This article is on the economic benefits of advancing temperance, teetotalism, and the abolition of the alcohol industry. It goes without saying that alcohol is one of the most harmful drugs plaguing people in our society. The use of alcohol distorts and damages the mind and personality of the user, both in short term and long-term ways. The use of alcohol causes a variety of physical illnesses, and produces alcoholism in a significant portion of users. Alcohol use kills 88,000 Americans a year (more than twice as many killed by opioids) and kills over 3 million people a year worldwide. Drunk driving causes hundreds of thousands of accidents and kills over 10,000 Americans a year. Nearly 200 years of research have shown that the use of alcohol contributes to increased rates of poverty, domestic abuse, neglect of children, sexual assault, and general criminal activity. While the facts of alcohol’s harmfulness to people should be enough to convince a reasonable and conscientious person that humanity would be vastly benefited from its eradication, it is important to compressively address temperance considerations.
That is why is important to address the economic dimension of this issue. The alcohol epidemic is facilitated by an alcohol industry. This industry not only produces and supplies alcohol, but uses its influence to encourage drinking and lobby for the support of government officials. This is done so that they can continue to profit from selling their products. Some of their main tactics for trying to convince politicians to support them and to ignore the harms caused by their product include trying to portray their industry as economically valuable. They portray their industry as a driver of economic activity, a creator of jobs, and a source of tax revenue, and claim that efforts to reduce drinking or restrict the sale of alcohol would hurt the economy. But their claims are deceptive and ignore the larger effects of their industry.
When one looks at the impact of alcohol industry holistically, it is seen that it actually makes our society poorer. The United States loses over 253 billion a year due to the social, medical, and economic damages of alcohol. That includes lost productivity, increased medical care costs, and various other social costs. In doing so, it has significantly slowed our country’s economic growth and resulted in less prosperous businesses, fewer jobs, and greater poverty for society at large. It also means that government social services and charities have to expend more of their limited resources on dealing with the social ills that drinking contributes to, and have to spend more of their effort preventing the growth of problems, instead of reducing them. For every dollar the government receives in taxes from the alcohol industry, the government spends three dollars covering its share of increased medical costs, with individuals paying a similar amount in their share of increased medical costs. That means the government has to actually raise your taxes or increase debt in order to deal with the social costs of the alcohol industry. This problem is made worse as the alcohol industry pays off government officials to reduce legal restrictions, create special tax breaks or the alcohol and even use your tax dollars to encourage drinking and subsidize the expansion of alcohol production. It also means that everyone’s health insurance costs are increased to cover the expense of alcohol induced illnesses. While the alcohol industry may have some economic activity and workers, its overall effects on the economy and the growth of the industry actually results in a smaller economy, with less productivity, fewer jobs, higher taxes, more debt, and more government corruption.

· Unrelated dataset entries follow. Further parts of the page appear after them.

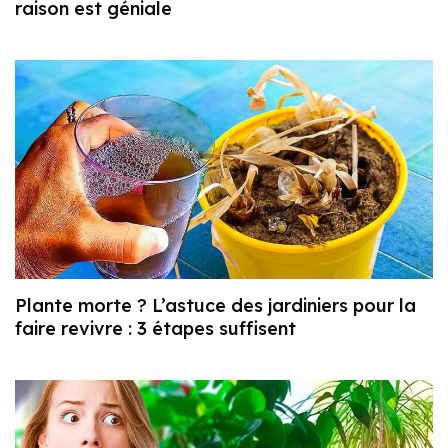
raison est géniale
Plante morte ? L’astuce des jardiniers pour la
faire revivre : 3 étapes suffisent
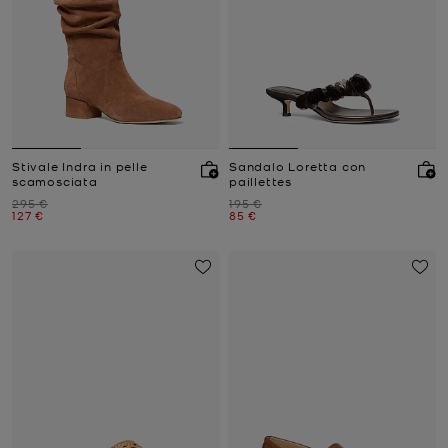
Stivale Indra in pelle
Sandalo Loretta con
scamosciata
paillettes
Prezzo iniziale
Prezzo iniziale
295 €
195 €
Prezzo attuale
Prezzo attuale
127 €
85 €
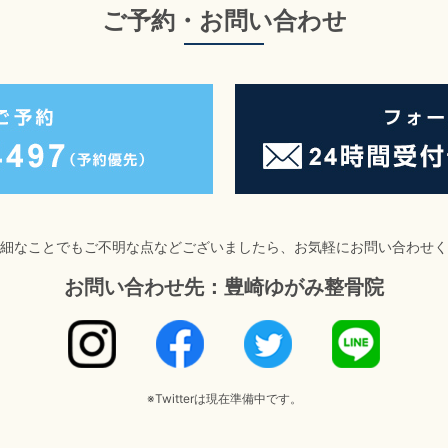
ご予約・お問い合わせ
細なことでもご不明な点などございましたら、お気軽にお問い合わせく
お問い合わせ先：豊崎ゆがみ整骨院
※Twitterは現在準備中です。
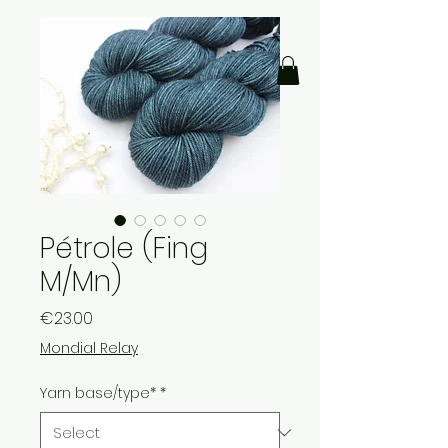
Pétrole (Fing
M/Mn)
Price
€23.00
Mondial Relay
Yarn base/type*
*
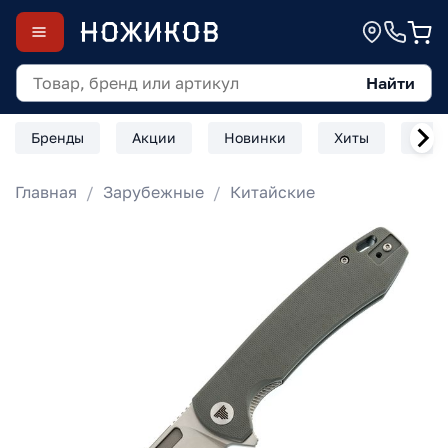
Найти
Бренды
Акции
Новинки
Хиты
Скл
Главная
Зарубежные
Китайские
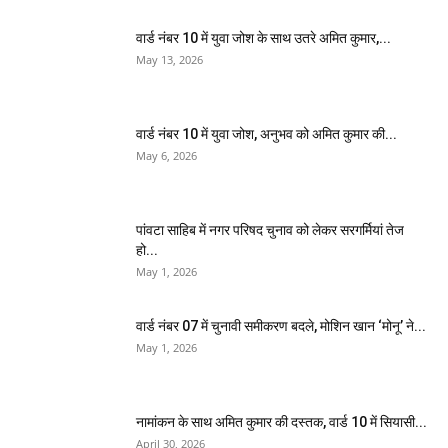
वार्ड नंबर 10 में युवा जोश के साथ उतरे अमित कुमार,...
May 13, 2026
वार्ड नंबर 10 में युवा जोश, अनुभव को अमित कुमार की...
May 6, 2026
पांवटा साहिब में नगर परिषद चुनाव को लेकर सरगर्मियां तेज
हो...
May 1, 2026
वार्ड नंबर 07 में चुनावी समीकरण बदले, मोशिन खान ‘मोनू’ ने...
May 1, 2026
नामांकन के साथ अमित कुमार की दस्तक, वार्ड 10 में सियासी...
April 30, 2026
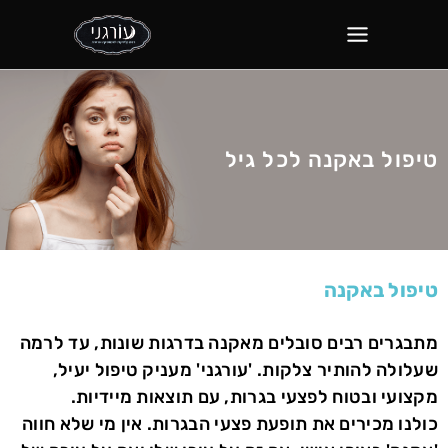
טיפול באקנה לכל גיל
טיפול באקנה
מתבגרים רבים סובלים מאקנה בדרגות שונות, עד לרמה
שעלולה להותיר צלקות. 'עורגני' מעניק טיפול יעיל,
מקצועי ובטוח לפצעי בגרות, עם תוצאות מיידיות.
כולנו מכירים את תופעת פצעי הבגרות. אין מי שלא חווה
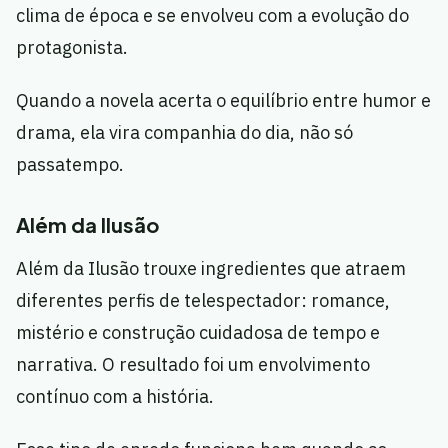
clima de época e se envolveu com a evolução do
protagonista.
Quando a novela acerta o equilíbrio entre humor e
drama, ela vira companhia do dia, não só
passatempo.
Além da Ilusão
Além da Ilusão trouxe ingredientes que atraem
diferentes perfis de telespectador: romance,
mistério e construção cuidadosa de tempo e
narrativa. O resultado foi um envolvimento
contínuo com a história.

On the other side, moving toward creating a society where drinking has ended and alcohol industry is abolished, would actually produce a more prosperous society. The economic activity that the alcohol industry does produce is not exclusive and can be replaced. When people stop drinking and stop purchasing alcohol, the money they used to purchase it with does not disappear from the economy. Instead, these people will use it in other ways. Instead of buying beer or wine, they’ll use it to buy bread or water or shoes, or pay the cable bill, or buy their kid a toy, or put it in their savings, and so on. The companies that provide these other products and services would see an increase in business, and hire more people. By ending the use of alcohol, the hundreds of billions of wealth lost each year by the damages of alcohol use would be freed up. This wealth could be used to generate more economic activity. The social services of the government would be less costly, and thus allow it to better fulfill its functions with less financial burden. The reduced medical costs alone would more that make up for the lost tax revenue from eliminating the alcohol industry. The increased productivity and resources could also help enable our society to invest in things that could improve our lives. Things like free college could be more easily achieved. Eliminating drinking and abolishing the alcohol industry would mean creating a society that is not only better for the well-being and health of people, but one which has a better overall economy, more jobs, lower healthcare costs, less taxes/debt, and more opportunity.

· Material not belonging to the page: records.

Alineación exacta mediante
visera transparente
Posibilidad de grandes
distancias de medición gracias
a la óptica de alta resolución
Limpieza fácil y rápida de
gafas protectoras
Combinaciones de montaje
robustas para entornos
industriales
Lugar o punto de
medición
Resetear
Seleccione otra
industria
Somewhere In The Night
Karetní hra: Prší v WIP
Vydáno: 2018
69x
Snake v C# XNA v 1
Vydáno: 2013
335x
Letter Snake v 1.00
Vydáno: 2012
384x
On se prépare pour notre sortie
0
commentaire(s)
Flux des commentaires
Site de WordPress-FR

Now, there are those who will rush to claim that we can’t eliminate drinking or abolish the alcohol industry. But they are wrong. Alcohol use originates as a choice and the alcohol industry exists because collective social, cultural, economic, and political activities allow it to. These things are not set in stone and they are not impervious to influence. We can make the decision to change things and go in a different direction. We can work to convince people to embrace teetotalism, we can work to create positive influences in our society, we can work to eliminate the drinking culture in society, we can change our economic and political practices to shut down the alcohol industry, and in doing we can make our society dry. At heart, we are moral and intellectual beings who have agency, and we can achieve great things when we work to do so. The task is not easy; it will take time and hard work, and its results may occur gradually. But it is achievable. Even if it is not fully achieved in one’s lifetime, one can at least work to reduce the problem, and in doing so help make things better than it would be otherwise.